Этой ночью Дейвиду снилась русалка с лицом матери, в руке она держала живую рыбу. Мать сначала ласково поглаживала рыбу, потом, пристально глядя на Дейвида, начала сдавливать ее рукой, будто выжимая сок. «Пусти, ей же больно», — силился сказать Дейвид, но не мог произнести ни звука, лишь умоляюще тянул к ней руки. Вместо рыбы из-под материнских пальцев уже выползало тошнотворное месиво. Дейвид попытался кричать — застонал и наконец проснулся. Поняв, что находится в собственной спальне, он в первую секунду почувствовал облегчение, но потом сразу все вспомнилось. Он включил свет. На тумбочке рядом с кроватью лежали швейцарский складной ножик, компас, зуб касатки (дядя Эйдриан привез его Дейвиду из Сингапура), гладкий пестрый камешек из шотландского горного ручья, пенни с изображением короля Георга и крошечный плюшевый мишка по имени Уилсон, которого, просыпаясь, Дейвид всегда прятал до вечера в надежное место.
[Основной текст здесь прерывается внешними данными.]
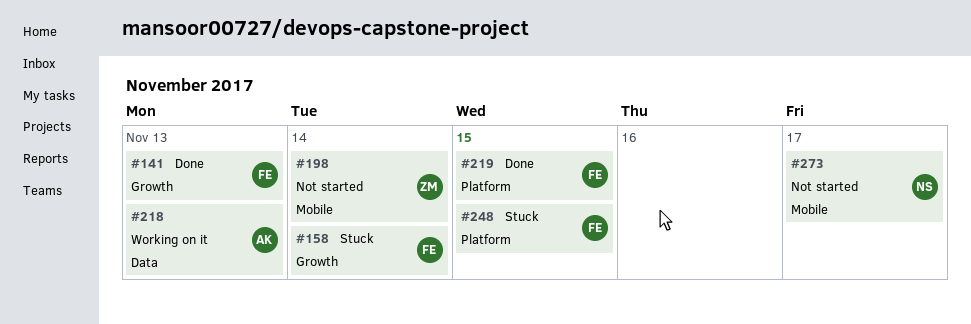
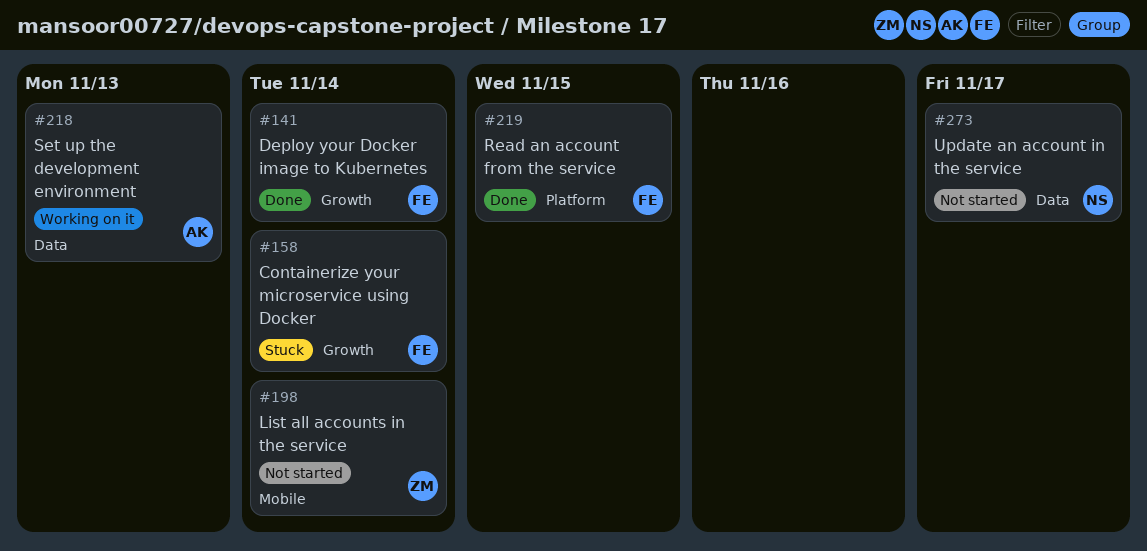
#141, due: Nov 13 -> Nov 14
#248: present -> none
#273, label: Mobile -> Data

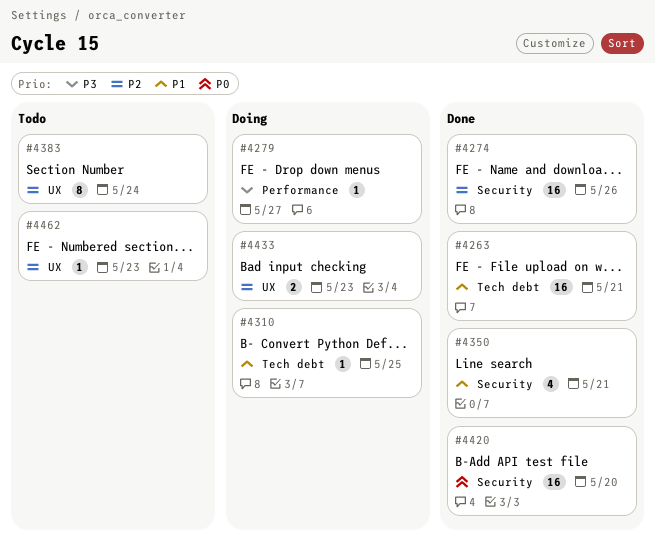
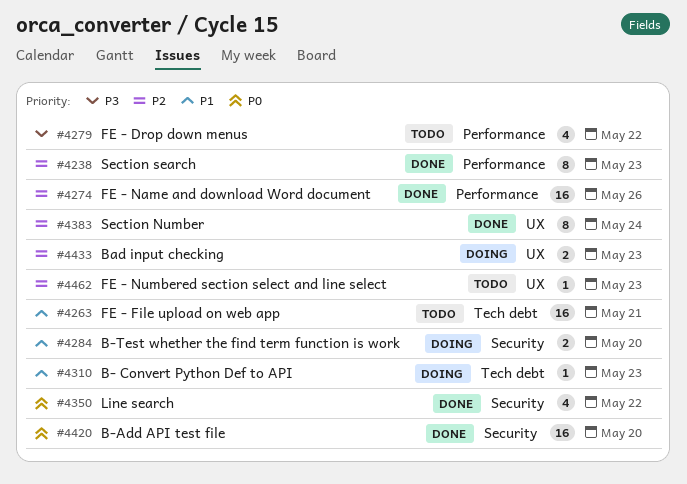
#4238: none -> present
#4263, status: Done -> Todo
#4274, label: Security -> Performance
#4279, status: Doing -> Todo
#4279, estimate: 1 -> 4
#4279, due: May 27 -> May 22
#4284: none -> present
#4310, due: May 25 -> May 23
#4350, priority: P1 -> P0
#4350, due: May 21 -> May 22
#4383, status: Todo -> Done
Неожиданно размахнувшись, он смел свои сокровища на пол — и тут же осознал в наступившей тишине, что никогда больше не положит их перед сном у своего изголовья.
Лежа без сна, он вспоминал, как мать, с теми же горящими глазами и с той же ужасной решимостью в лице, пришла вчера поздно вечером к нему в комнату и села на кровать. Глядя на него смущенно и одновременно умоляюще, она объясняла, что выхода у них нет и что иначе никак нельзя. Отец не может бросить эту женщину с ребенком. Он должен обеспечивать их, должен ходить к ним в гости, он ведь не может делать вид, что их нет. А раз они есть — в папиной жизни, да и в нашей тоже, — тогда, может, лучше помочь им и пожалеть, вместо того чтобы считать их подлыми врагами? «Понимаешь, — говорила она, — они просто очень несчастные… как арестанты… как беженцы», — никак не могла подобрать нужные слова, чтобы он понял невыносимость ее положения — и смягчился.